Although the ski area is only 600 acres, less than one-quar
ter the size of Jackson Hole Mountain Resort 100+ miles to the south, “you can get puckered up and it feels like you’re really getting after it,” Justin says. This is because all of the ski runs are below a big cornice. To ski them, you have to get past the cornice. “The easiest way in, it’s 30 or 40 degrees,” Justin says. “You can launch right off the cornice; then it’s 90 degrees. The terrain we offer is pretty advanced.” There isn’t a single beginner run. Neither is there a lodge. Bathrooms are port-a-potties and lift tickets and snacks are sold out of an RV. 23 miles south of Red Lodge on Hwy. 212, Beartoothbasin.com
LOCAL LOWDOWN JUSTIN MODROO, Owner of Beartooth Basin Summer Ski Area
Justin Modroo grew up in Billings and ski racing at Red Lodge Mountain. In the early 2000s, he competed in the World Free-Skiing Tour, which holds big mountain skiing competitions around the world. Twice Justin finished in the Top 10 overall. While he was competing, he also earned bachelor’s and master’s degrees in geophysics. He bought into the ski area “in about 2012,” he says. “I knew it was a good opportunity and I knew they could use the help. It’s definitely a labor of love,” Justin says. “We’re not really making any money and any money we do make we tend to throw back into equipment.”

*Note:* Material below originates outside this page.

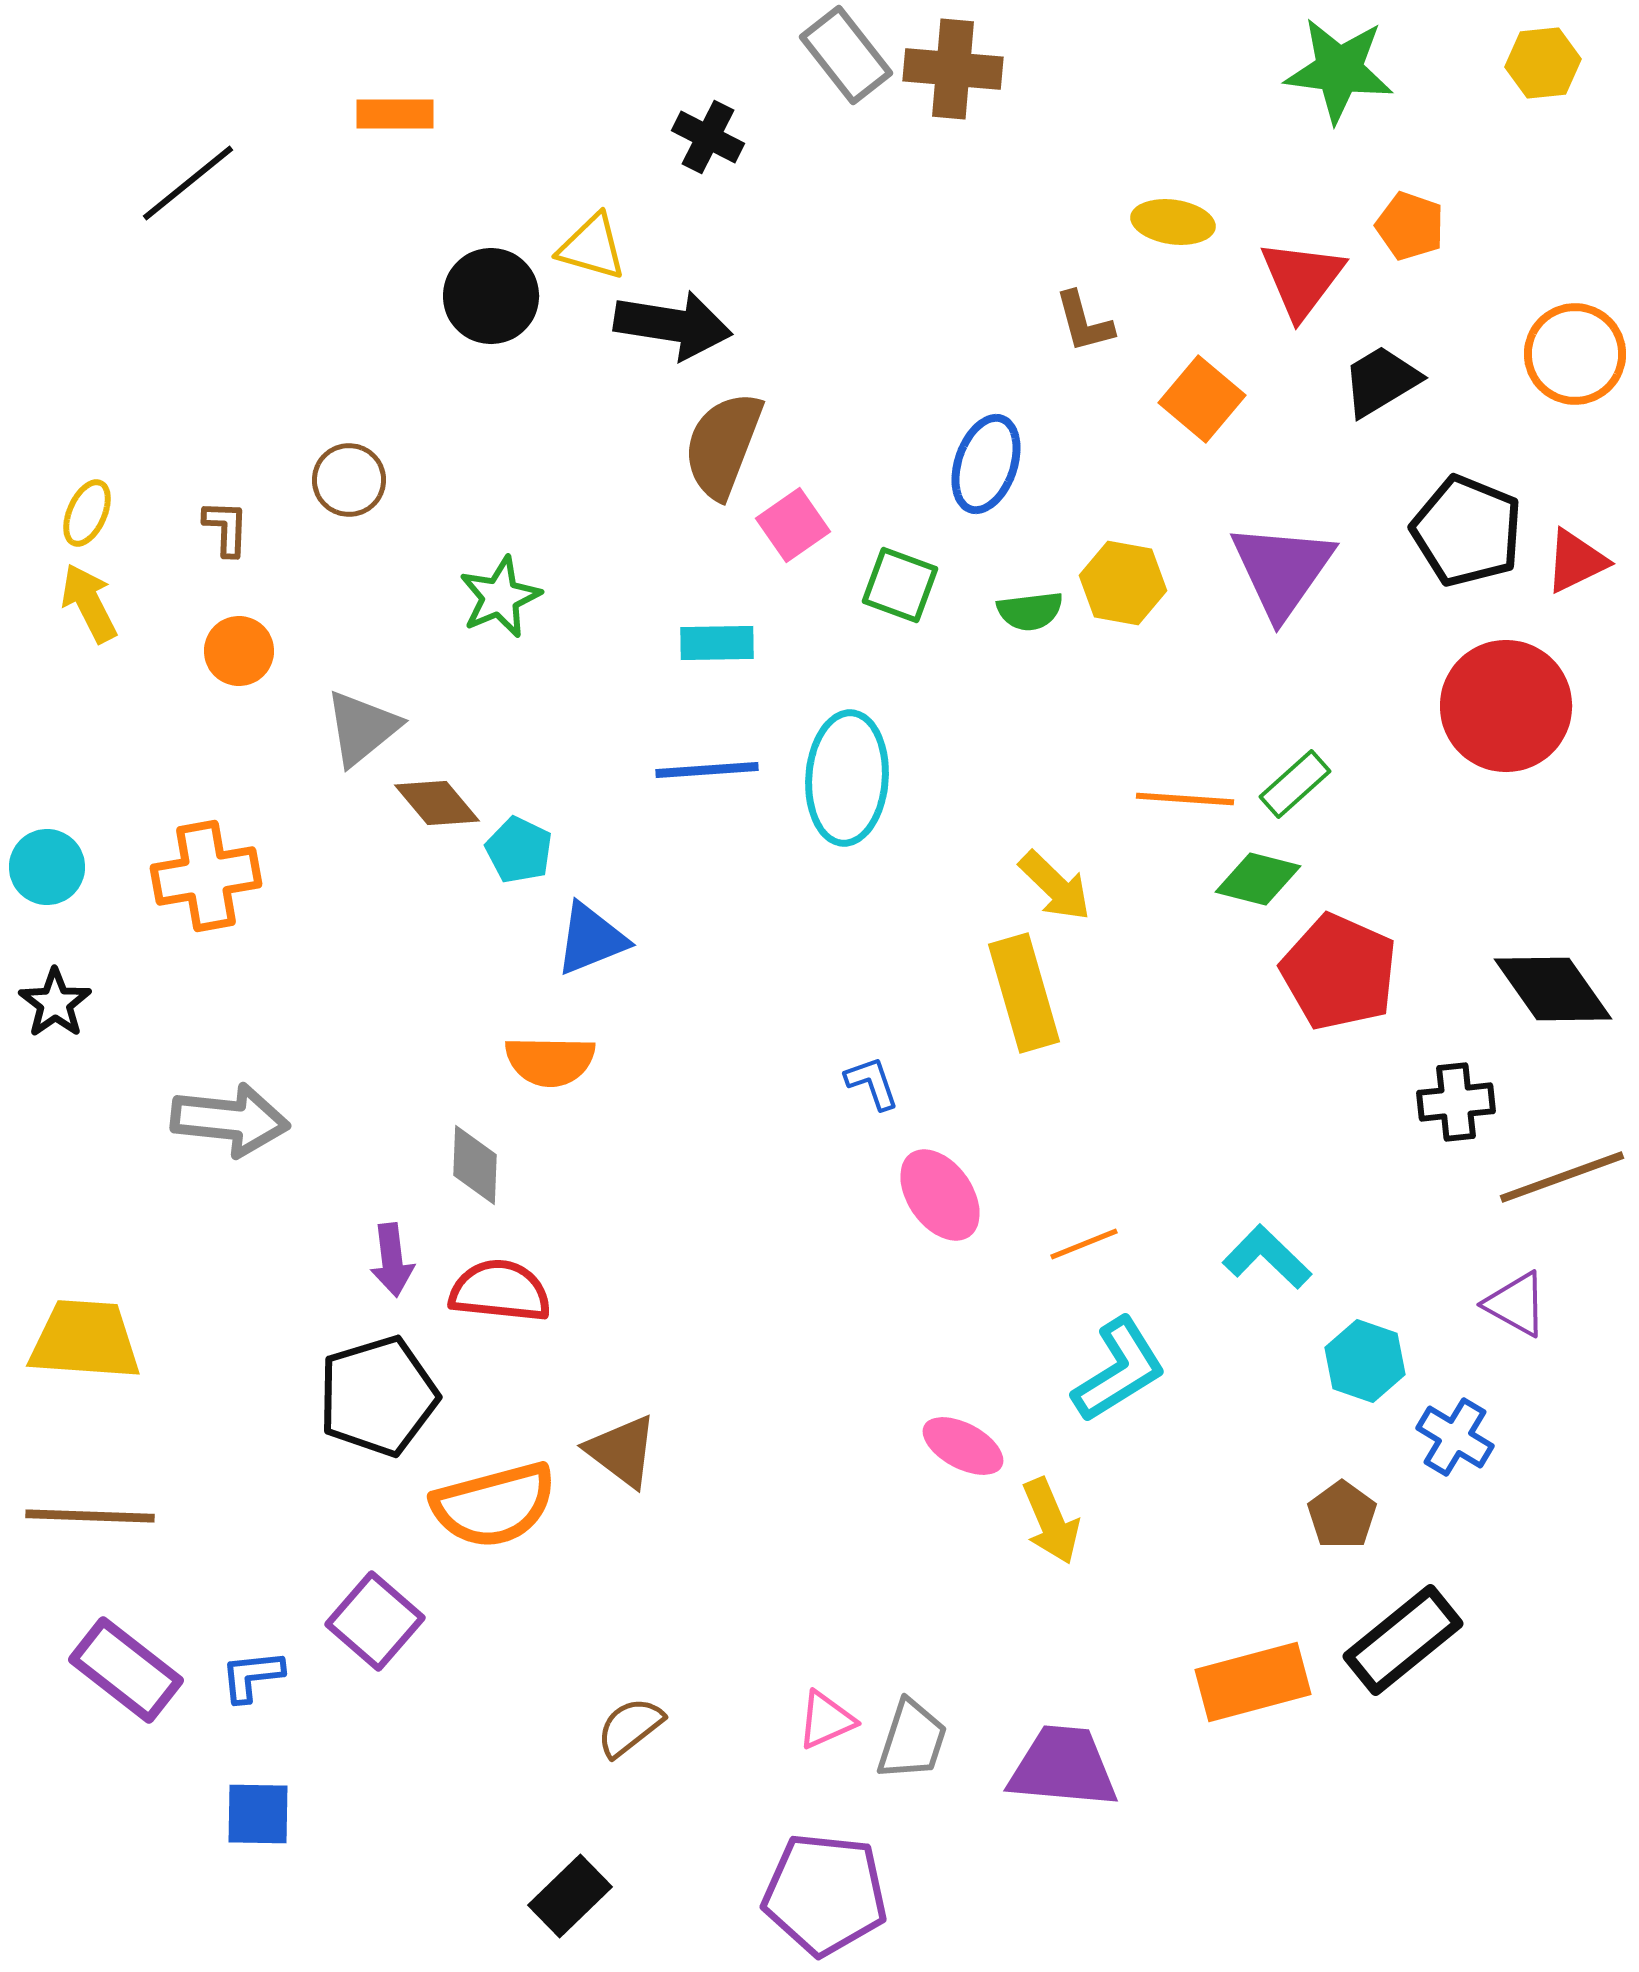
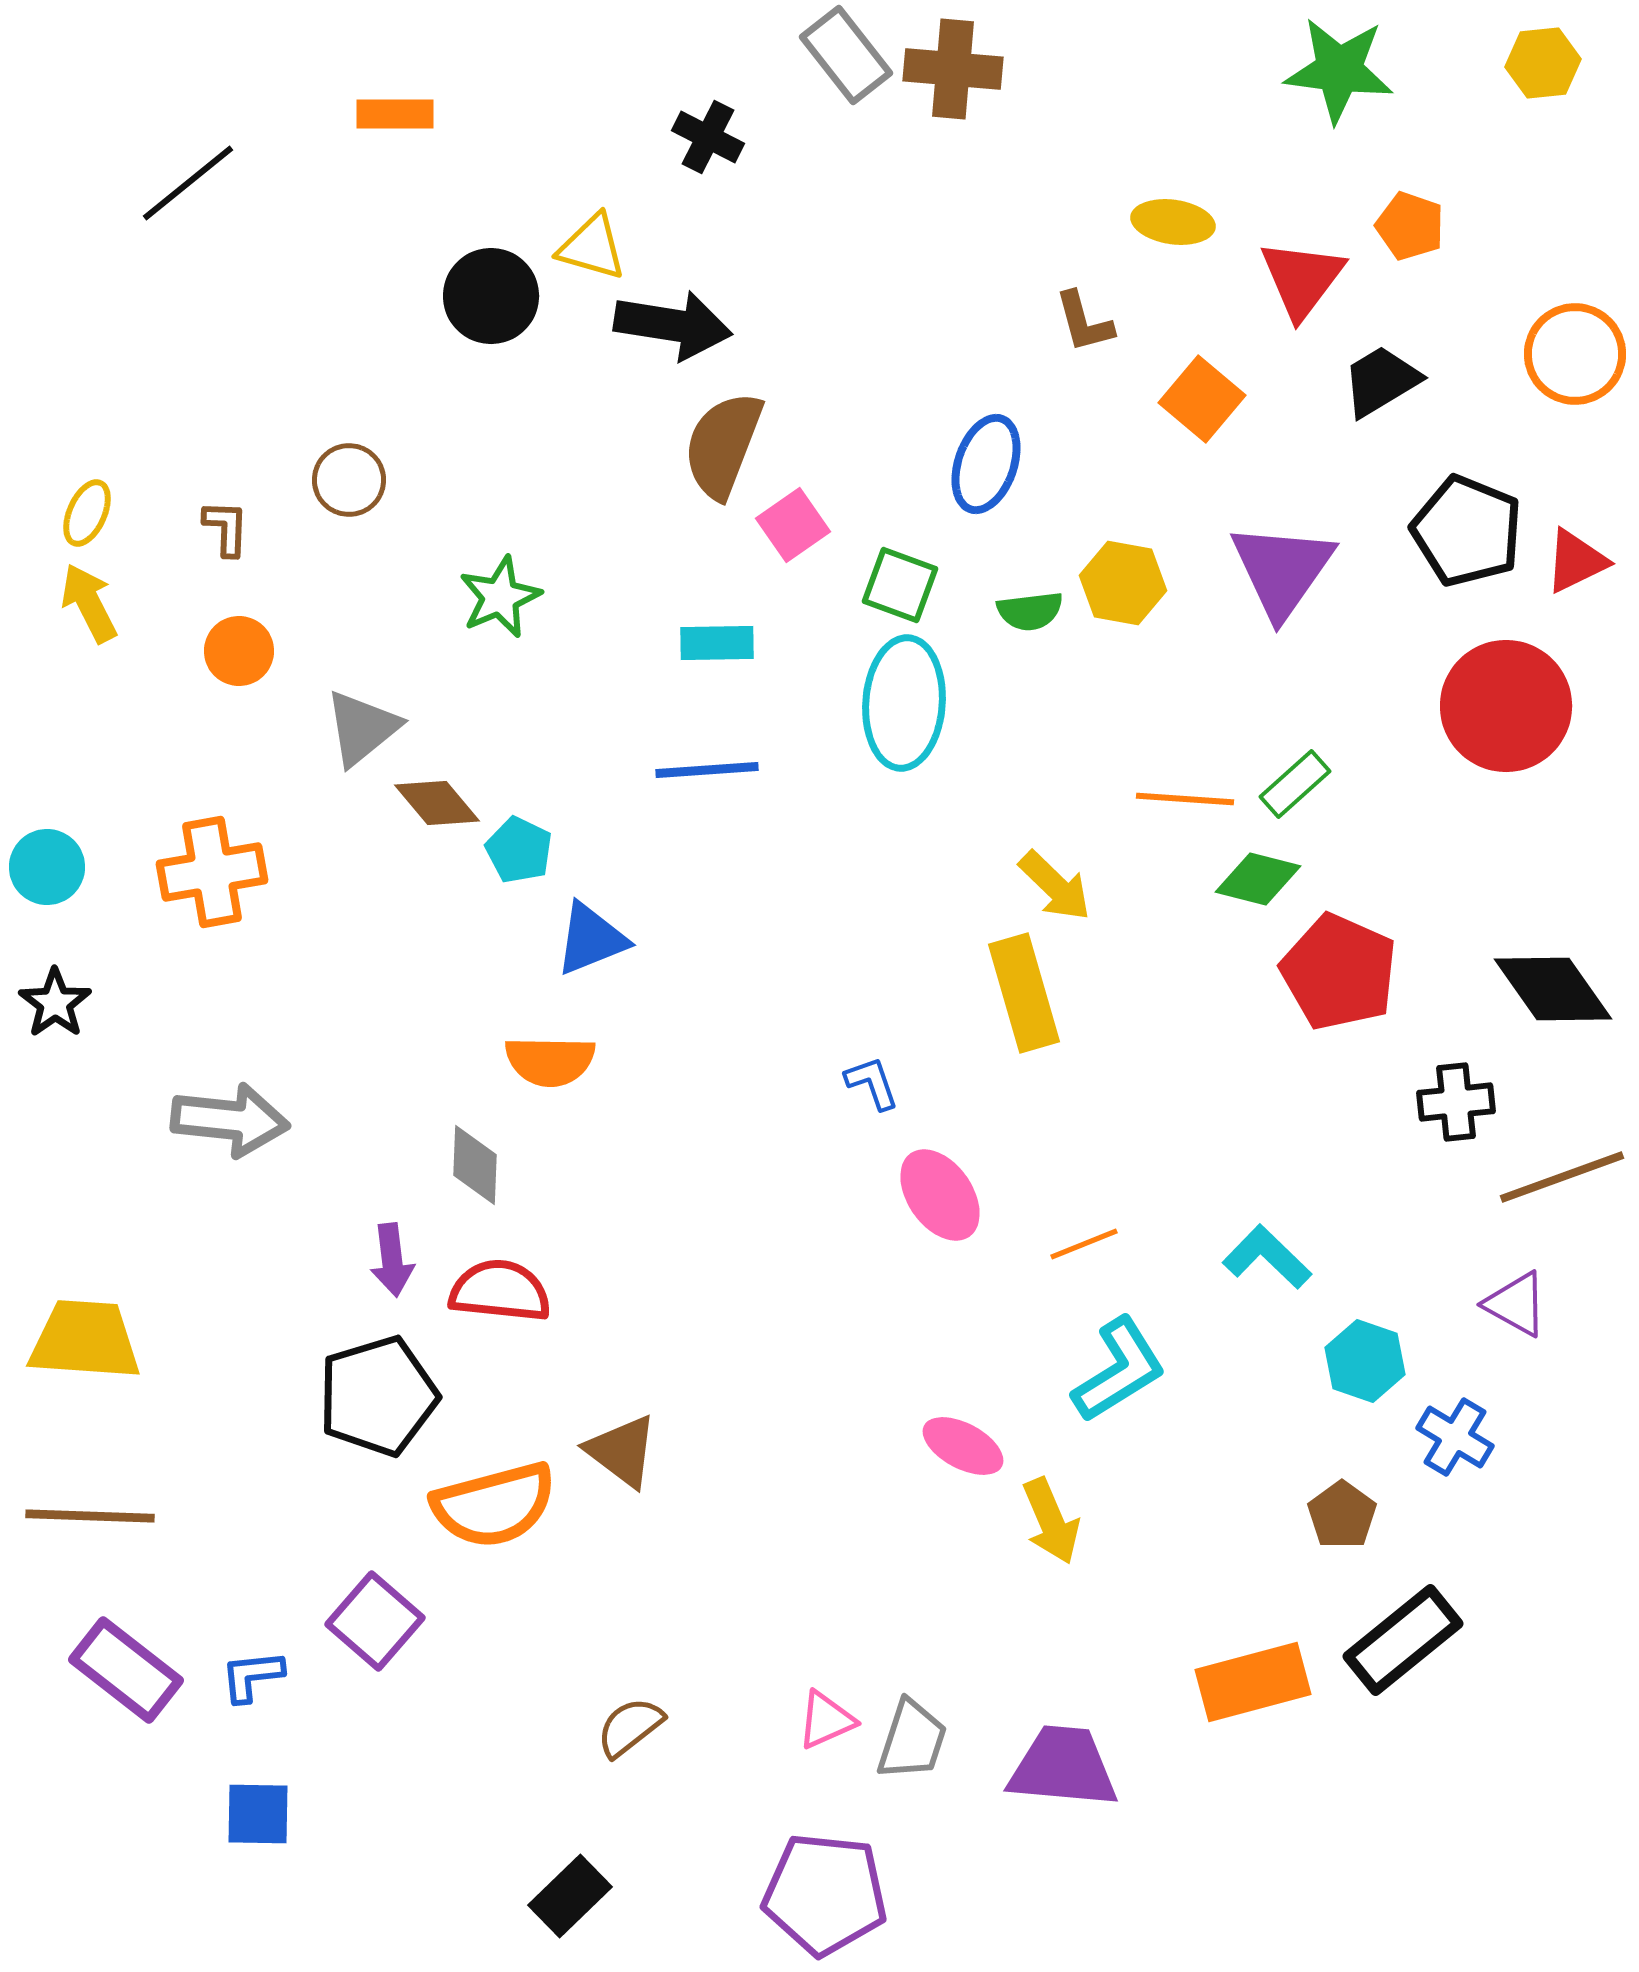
cyan ellipse at (847, 778): moved 57 px right, 75 px up
orange cross at (206, 876): moved 6 px right, 4 px up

Austin Hart is the president of the owners’ group and Justin is the vice president. “We’re basically the operators as well,” he says. “Usually between Austin and myself, one of us is up there every day. Kurt Hallock [another owner] comes up too.” Justin says that on any given day, there are only five employees working. “Because we have such a small staff, most everyone can do multiple things. They’ll bounce around for the day, and that’s what Austin and I do too when we’re up there. We’ll go and fill one of the lifties for a while, or work the ticket booth.”